Ressalto o capítulo Buscar perguntas, construir respostas, texto que coloca com rara felicidade uma síntese das posições de autores referenciais para a literatura e seu lugar na sociedade. Nilma nos conduz ao saudável elogio da incerteza dos resultados e do lugar da literatura, e o faz com elegância ímpar e erudição necessária. É um antídoto contra esse mundo de mediocridades que nos conduz ao vazio.

Não resisto em adiantar ao leitor que, ao dialogar com Graciela Montes, Winnicott, Primo Levi, Antonio Candido, Marina Colasanti, Georges Bataille e Roland Barthes, a autora aborda duas questões para a leitura literária que são imprescindíveis quando construímos políticas públicas para a formação de leitores.

A primeira, sobre a necessidade da leitura literária, está no parágrafo alusivo a Antonio Candido e o seu O direito à leitura:

Pensamos, em geral, que a literatura é formadora por transmitir conhecimentos, expor dilemas éticos resolvidos em favor do bem, ajudar a formular regras de comportamento. Candido, no entanto, afasta-se dessa perspectiva moralista (…) constatando que a literatura “nos organiza, nos liberta do caos e portanto nos humaniza. Negar a fruição da literatura é mutilar a nossa humanidade”.

A segunda, baliza para evitar a redução de políticas às receitas infalíveis de salvação muito fomentadas por leituras polianas da realidade, está às páginas 117 e 118:

Estamos de acordo que a literatura, em seu iniludível compromisso com o humano, colabora na elaboração das perguntas e na construção das respostas para o enigma da existência, mas é preciso ficar claro que a literatura não salva ninguém. (…) A literatura não ensina bons modos, não é garantia de nada. Sua única função é lembrar-nos do humano.

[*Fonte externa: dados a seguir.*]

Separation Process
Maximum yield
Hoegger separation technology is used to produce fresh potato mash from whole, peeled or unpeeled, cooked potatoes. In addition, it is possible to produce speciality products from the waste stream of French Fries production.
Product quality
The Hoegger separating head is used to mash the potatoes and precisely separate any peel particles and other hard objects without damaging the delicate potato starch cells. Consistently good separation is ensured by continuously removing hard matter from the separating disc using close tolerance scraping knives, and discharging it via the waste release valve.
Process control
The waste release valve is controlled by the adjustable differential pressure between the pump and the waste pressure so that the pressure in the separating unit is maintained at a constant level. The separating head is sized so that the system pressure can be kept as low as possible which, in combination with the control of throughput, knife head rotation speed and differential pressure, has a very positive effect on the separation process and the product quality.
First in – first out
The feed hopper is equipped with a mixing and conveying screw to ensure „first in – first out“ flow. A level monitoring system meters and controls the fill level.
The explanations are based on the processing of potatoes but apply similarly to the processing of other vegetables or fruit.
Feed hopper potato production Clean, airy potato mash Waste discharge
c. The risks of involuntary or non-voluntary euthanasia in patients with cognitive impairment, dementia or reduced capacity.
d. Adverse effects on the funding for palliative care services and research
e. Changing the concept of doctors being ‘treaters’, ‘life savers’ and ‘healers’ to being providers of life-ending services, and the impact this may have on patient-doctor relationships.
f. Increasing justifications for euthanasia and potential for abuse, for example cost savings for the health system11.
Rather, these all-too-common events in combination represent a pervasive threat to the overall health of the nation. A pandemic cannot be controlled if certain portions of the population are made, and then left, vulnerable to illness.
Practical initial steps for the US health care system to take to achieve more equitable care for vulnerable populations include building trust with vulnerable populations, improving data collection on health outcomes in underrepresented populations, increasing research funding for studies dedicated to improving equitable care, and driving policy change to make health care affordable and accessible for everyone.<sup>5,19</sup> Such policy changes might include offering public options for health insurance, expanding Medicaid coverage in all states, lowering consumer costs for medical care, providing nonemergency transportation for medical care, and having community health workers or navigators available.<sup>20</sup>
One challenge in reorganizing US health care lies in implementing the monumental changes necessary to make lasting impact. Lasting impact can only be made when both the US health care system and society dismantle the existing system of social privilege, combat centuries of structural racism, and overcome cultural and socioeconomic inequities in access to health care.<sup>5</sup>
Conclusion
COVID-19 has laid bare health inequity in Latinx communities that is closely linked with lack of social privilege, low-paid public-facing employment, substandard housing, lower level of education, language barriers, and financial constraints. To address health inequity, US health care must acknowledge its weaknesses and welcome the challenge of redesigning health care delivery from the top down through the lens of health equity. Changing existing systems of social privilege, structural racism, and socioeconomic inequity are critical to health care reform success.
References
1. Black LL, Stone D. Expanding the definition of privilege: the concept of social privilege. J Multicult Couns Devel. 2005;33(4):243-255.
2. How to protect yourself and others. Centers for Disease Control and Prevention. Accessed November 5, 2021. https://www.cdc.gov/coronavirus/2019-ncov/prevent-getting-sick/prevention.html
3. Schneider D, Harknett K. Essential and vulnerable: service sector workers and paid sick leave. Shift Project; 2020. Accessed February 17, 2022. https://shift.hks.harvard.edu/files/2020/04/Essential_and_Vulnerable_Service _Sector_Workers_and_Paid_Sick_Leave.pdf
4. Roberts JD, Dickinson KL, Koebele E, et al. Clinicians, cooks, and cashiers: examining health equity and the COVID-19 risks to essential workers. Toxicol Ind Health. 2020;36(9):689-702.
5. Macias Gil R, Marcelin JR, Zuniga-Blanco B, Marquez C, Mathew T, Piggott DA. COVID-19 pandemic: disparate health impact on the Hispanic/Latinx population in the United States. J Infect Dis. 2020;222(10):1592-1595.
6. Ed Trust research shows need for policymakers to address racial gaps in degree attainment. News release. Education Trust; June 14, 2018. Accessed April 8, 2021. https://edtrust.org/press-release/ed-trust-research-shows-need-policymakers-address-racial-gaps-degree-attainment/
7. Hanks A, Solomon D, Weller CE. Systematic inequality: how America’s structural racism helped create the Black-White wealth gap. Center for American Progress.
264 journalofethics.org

Em um mundo que vive a complexidade da exaltação da ignorância e da violência como solução para os conflitos e as incertezas, as reflexões de Nilma Lacerda são iluminações e mostram o quanto necessitamos de mais literatura em nossas vidas.

José Castilho

É doutor em Filosofia/USP, docente na FCL-Unesp, editor, gestor público e escritor. Consultor internacional na JCastilho – Gestão&Projetos. Dirigiu a Editora Unesp, a Biblioteca Pública Mário de Andrade (São Paulo) e foi secretário executivo do Plano Nacional do Livro e Leitura (MinC e MEC).